Swiss grape varieties
[Petite] Arvine Thrilling, newly trendy white variety indigenous to the Valais. Wines vary from lipsmackingly dry with grapefruit tones and a characteristic salty finish, to lusciously sweet and highly concentrated from late- harvested grapes
Chasselas (Fendant) Typically gives delicate, low-acid, low-alcohol wines with a slight CO2 prickle. Planted in prime sites (notably Lavaux), it can give wines of distinction and subtle depth
Heida (Païen) The Savagnin grape of Jura fame, now firmly established in the Valais where it gives grand, spicy whites of great distinction
Amigne Another ancient white variety indigenous to the Valais. Small-berried, late-ripening, giving luscious, honeyed wines of varying sweetness levels
Pinot Noir (Blauburgunder) Switzerland’s most widely planted grape, the best traditionally from Graubünden in the east and Neuchâtel in the west, with increasingly impressive examples from Aargau, Zurich and Schaffhausen.

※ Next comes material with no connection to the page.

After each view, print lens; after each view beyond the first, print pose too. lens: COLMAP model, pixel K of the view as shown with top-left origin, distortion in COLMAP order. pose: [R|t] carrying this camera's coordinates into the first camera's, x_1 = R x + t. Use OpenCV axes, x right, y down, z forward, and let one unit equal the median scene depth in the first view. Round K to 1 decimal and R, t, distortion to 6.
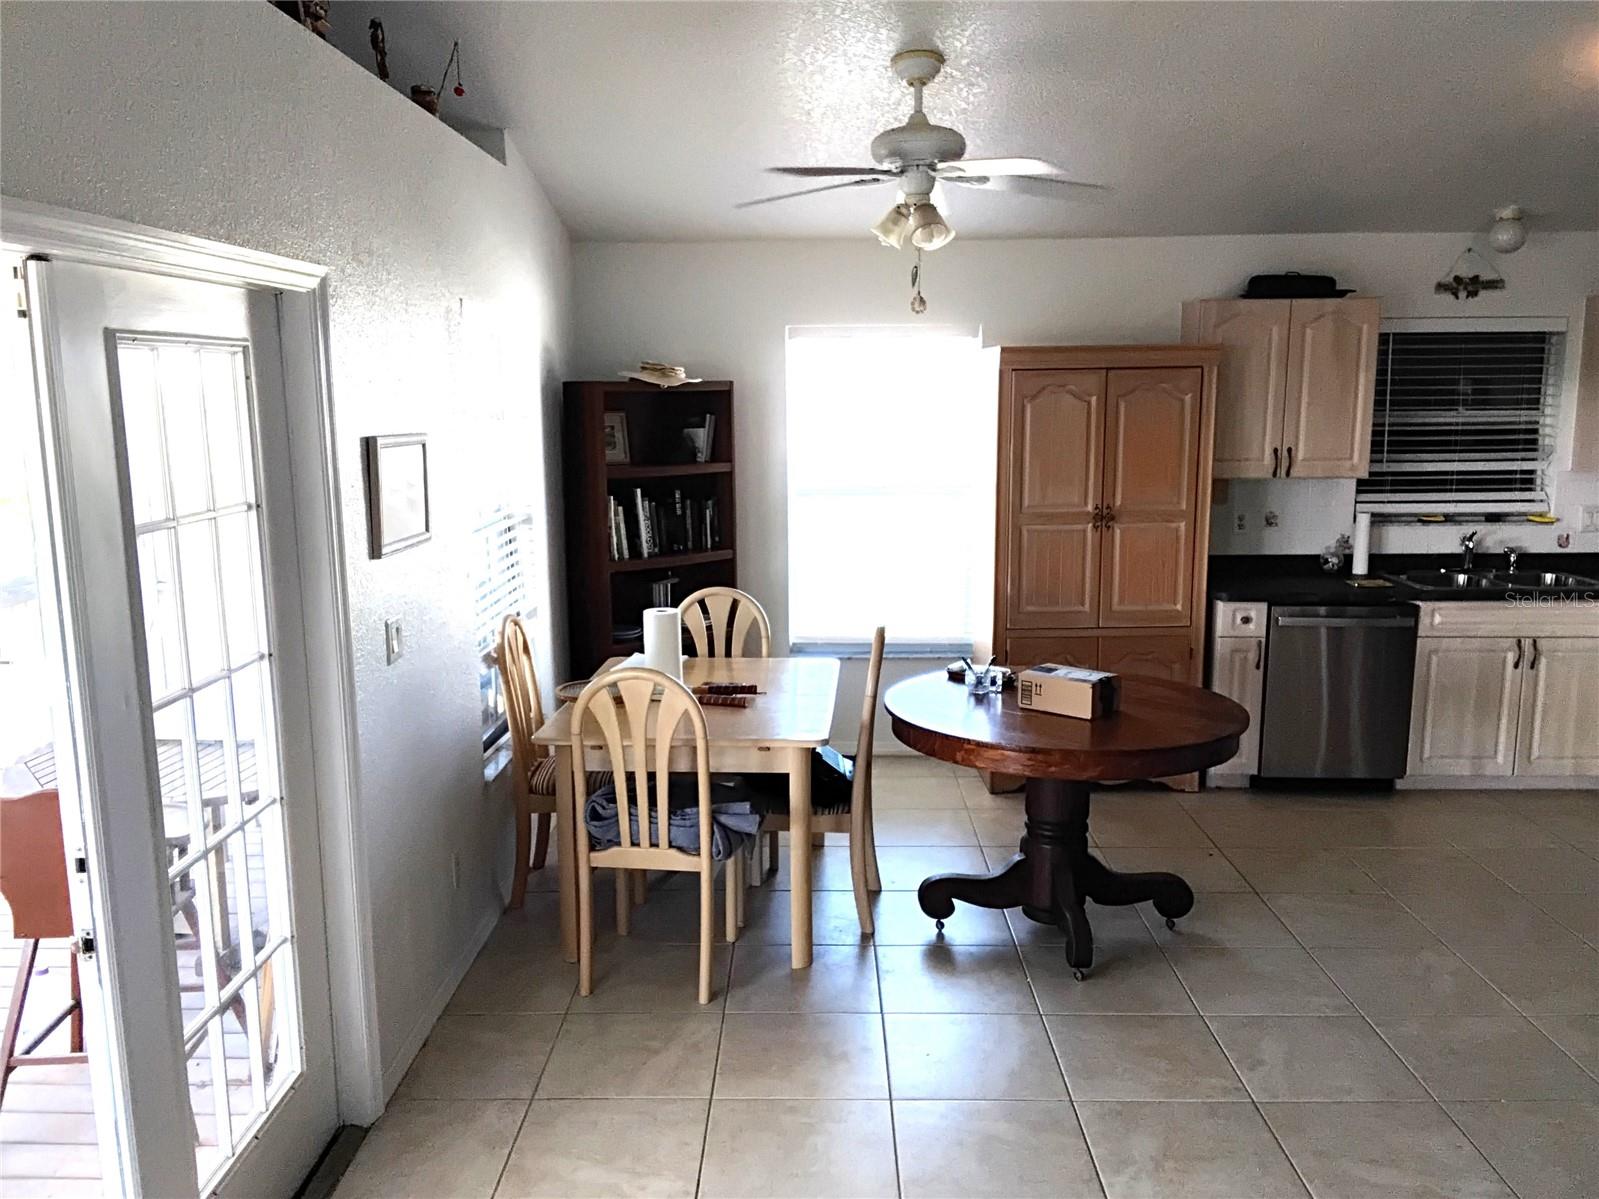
lens RADIAL K [[1295.1, 0, 796.6], [0, 1295.1, 614.8], [0, 0, 1]] dist [0.116093, -0.183946]
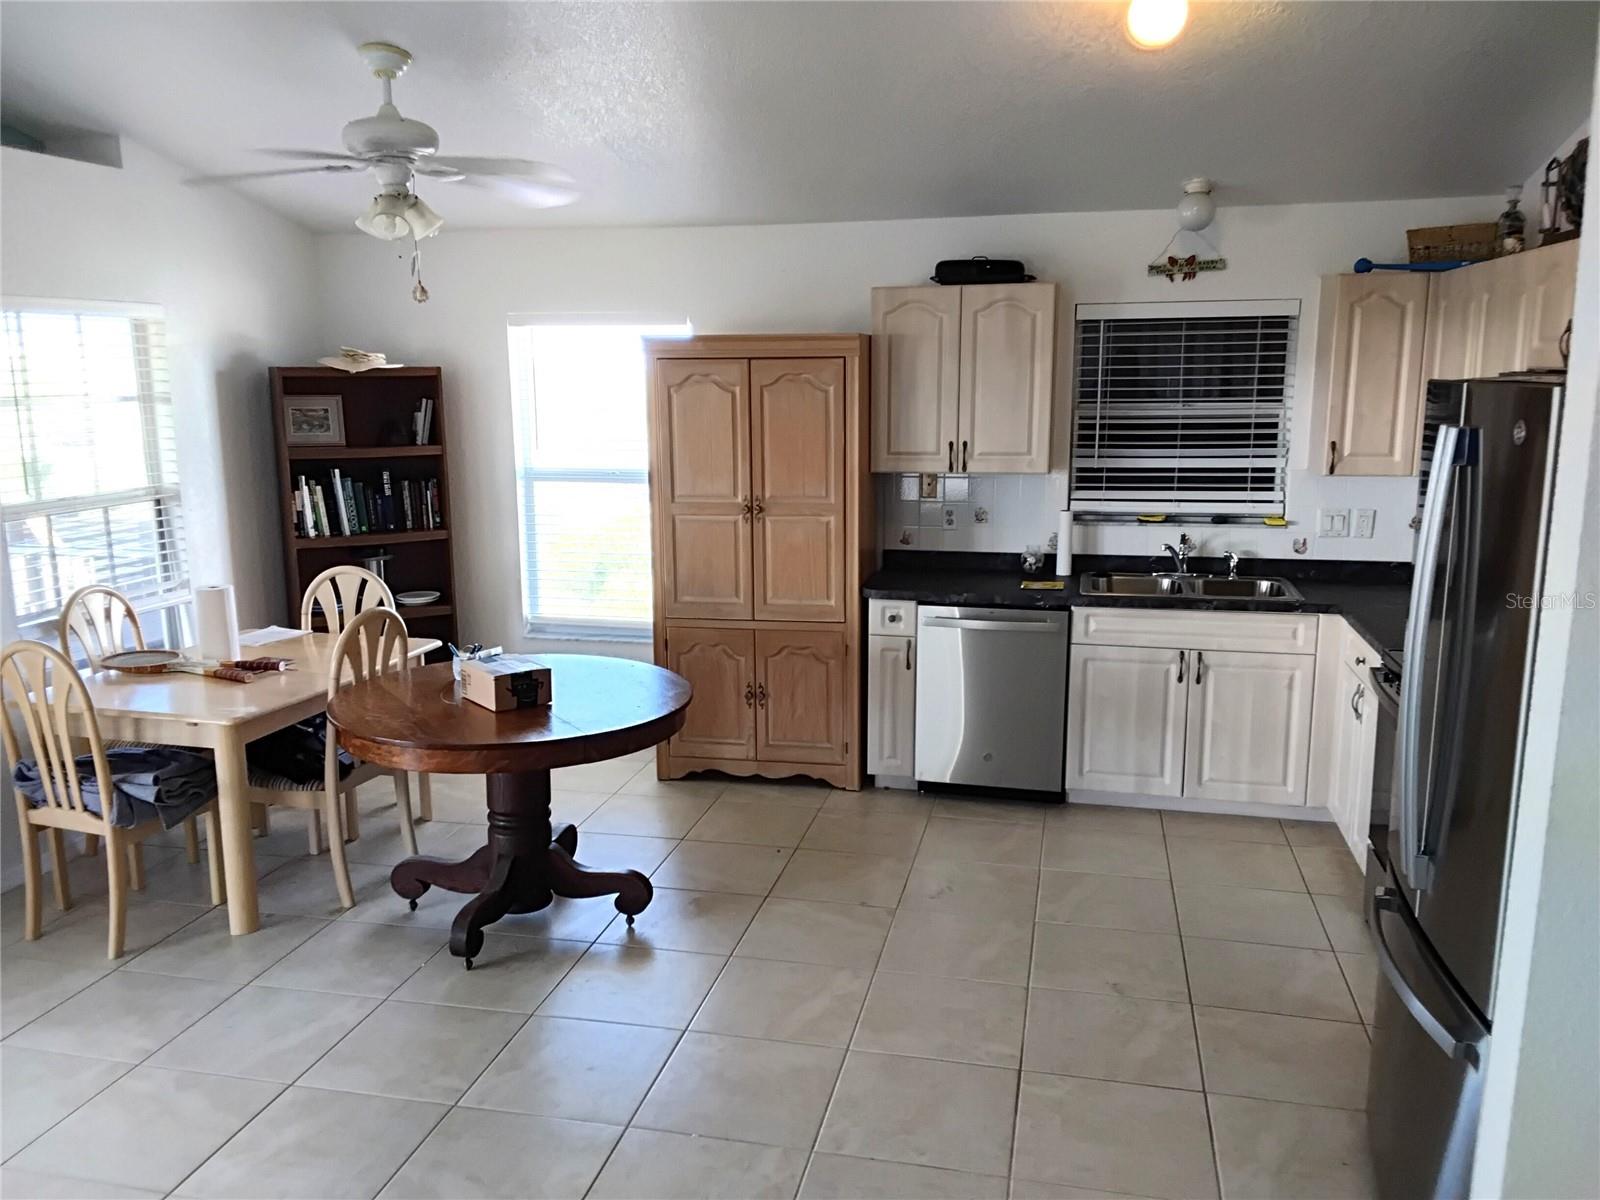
lens RADIAL K [[1267.4, 0, 793.4], [0, 1267.4, 610.2], [0, 0, 1]] dist [0.106614, -0.160702]
pose [[0.978429, 0.039782, -0.202717, 0.450629], [-0.036677, 0.999146, 0.019052, -0.017018], [0.203302, -0.011206, 0.979052, 0.062377]]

Humagne Rouge Correctly known as Cornalin [d’Aoste]. Distinctive, late-ripening Valais variety; can have a rustic character and pronounced tannins, but in the right hands it gives scented, cherry-red wines that can age with elegance.

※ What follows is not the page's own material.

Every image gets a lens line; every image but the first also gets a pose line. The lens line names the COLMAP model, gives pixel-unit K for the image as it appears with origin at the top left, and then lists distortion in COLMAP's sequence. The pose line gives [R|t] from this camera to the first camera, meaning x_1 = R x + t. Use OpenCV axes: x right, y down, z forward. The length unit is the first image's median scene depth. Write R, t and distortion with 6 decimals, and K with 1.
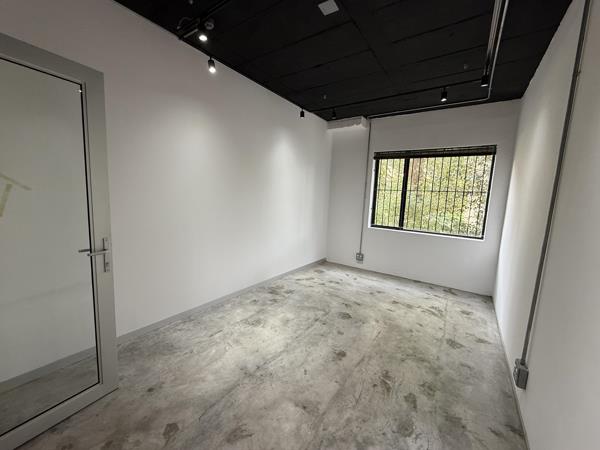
lens RADIAL K [[239.3, 0, 301.4], [0, 239.3, 223.5], [0, 0, 1]] dist [0.000221, 0.000382]
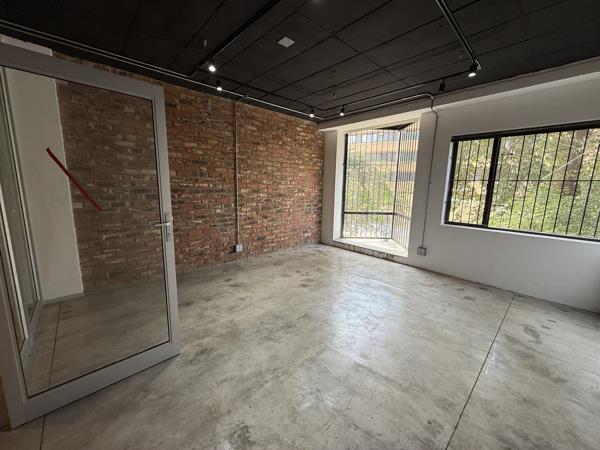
lens RADIAL K [[239.3, 0, 296.0], [0, 239.3, 225.9], [0, 0, 1]] dist [0.000221, 0.000382]
pose [[0.975009, 0.006914, -0.222056, -0.532761], [0.000258, 0.999480, 0.032252, -0.073896], [0.222163, -0.031503, 0.974500, 0.371724]]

Merlot Arrived in Ticino from Bordeaux in 1906 and now occupies 90% of the canton’s vineyard area. Made both as a varietal and in Bordeaux-style blends, plus small amounts vinified as white wine.
Switzerland’s six wine regions
Valais (33% of total wine volume produced) In the heart of the Alps, with vineyards extending over 100km along the Rhône river.

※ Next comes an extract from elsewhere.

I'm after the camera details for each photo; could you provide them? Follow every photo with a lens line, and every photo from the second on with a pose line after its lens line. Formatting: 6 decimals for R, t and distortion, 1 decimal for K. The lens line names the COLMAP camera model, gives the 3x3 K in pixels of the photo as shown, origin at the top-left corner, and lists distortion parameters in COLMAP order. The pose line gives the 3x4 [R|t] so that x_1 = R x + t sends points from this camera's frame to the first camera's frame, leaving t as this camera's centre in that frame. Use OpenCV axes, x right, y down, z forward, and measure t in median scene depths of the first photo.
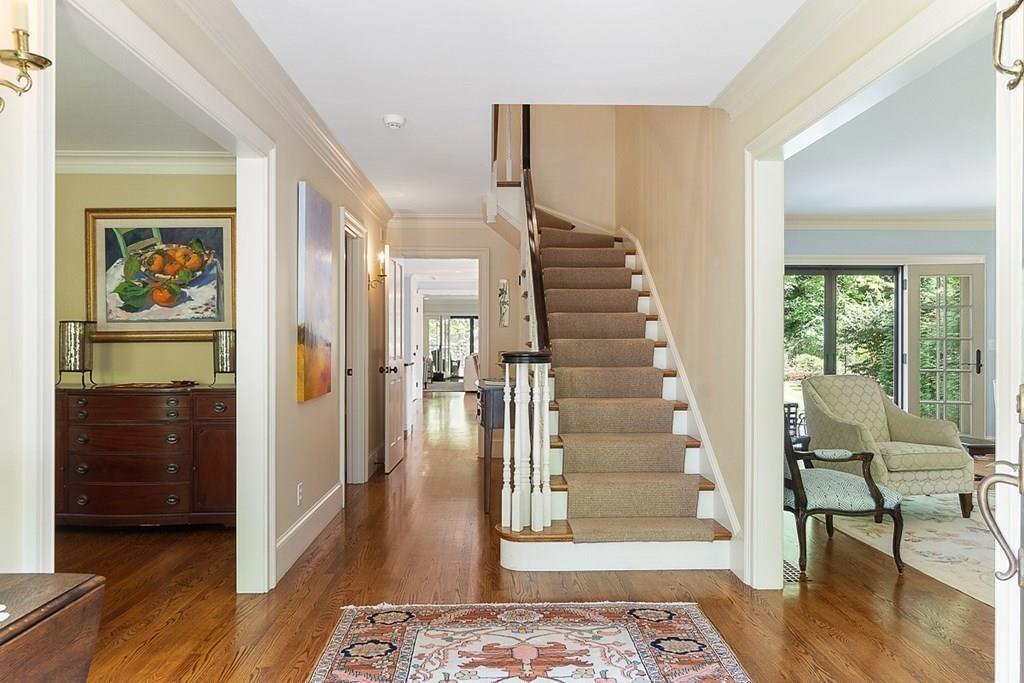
lens RADIAL K [[664.6, 0, 514.7], [0, 664.6, 340.9], [0, 0, 1]] dist [0.001267, 0.005001]
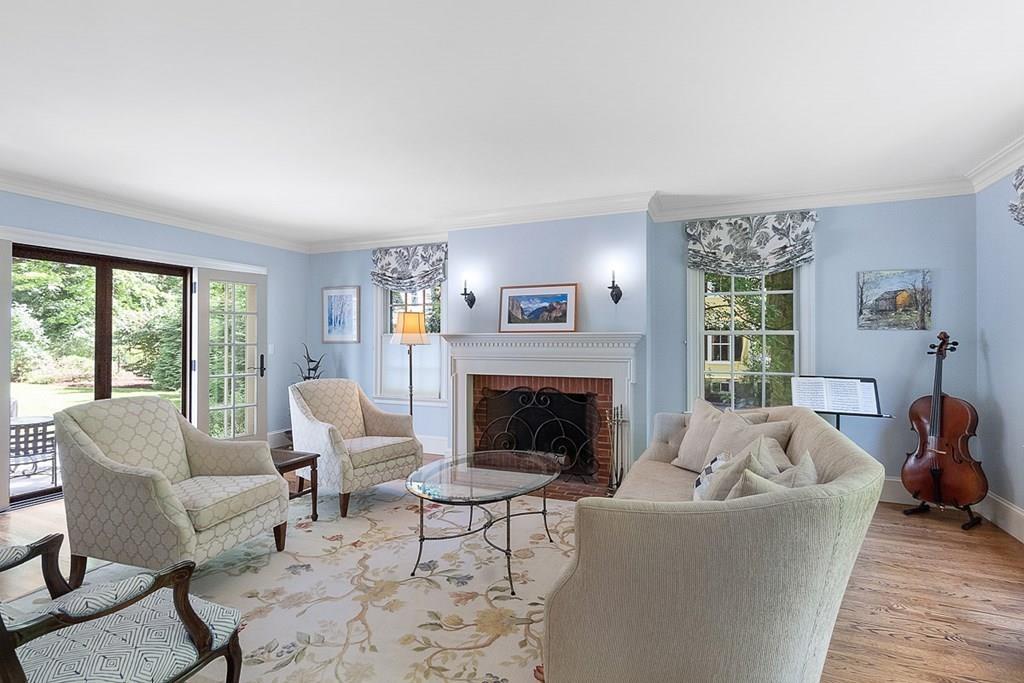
lens RADIAL K [[519.9, 0, 516.8], [0, 519.9, 338.8], [0, 0, 1]] dist [0.002519, 0.002004]
pose [[0.439971, 0.003925, 0.898003, 0.121141], [0.000471, 0.999989, -0.004602, -0.007961], [-0.898012, 0.002447, 0.439964, 0.258399]]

Vaud (25%) Predominantly along the shores of Lake Geneva, with some vineyards at the southwestern end of Lake Neuchâtel.
German-speaking region (19%) Widely scattered across 17 German-speaking cantons from Basel and Aargau in the northwest via Zurich, Schaafhausen and Thurgau, to St Gallen and Graubünden in the east.
Geneva (10%) In the foothills of the sub-Alpine Jura mountains and both banks of the Rhône as it leaves the western end of Lake Geneva.
Ticino (7%) On the southern side of the Alps close to the Italian border, with abundant sunshine tempered by lake-effect rain from its proximity to Lakes Lugano and Maggiore.
Three Lakes (5%) Mostly on the slopes of the Jura along the northern banks of Lake Neuchâtel, with the balance on the equivalent shores of nearby Lakes Biel/Bienne and Murten/Morat.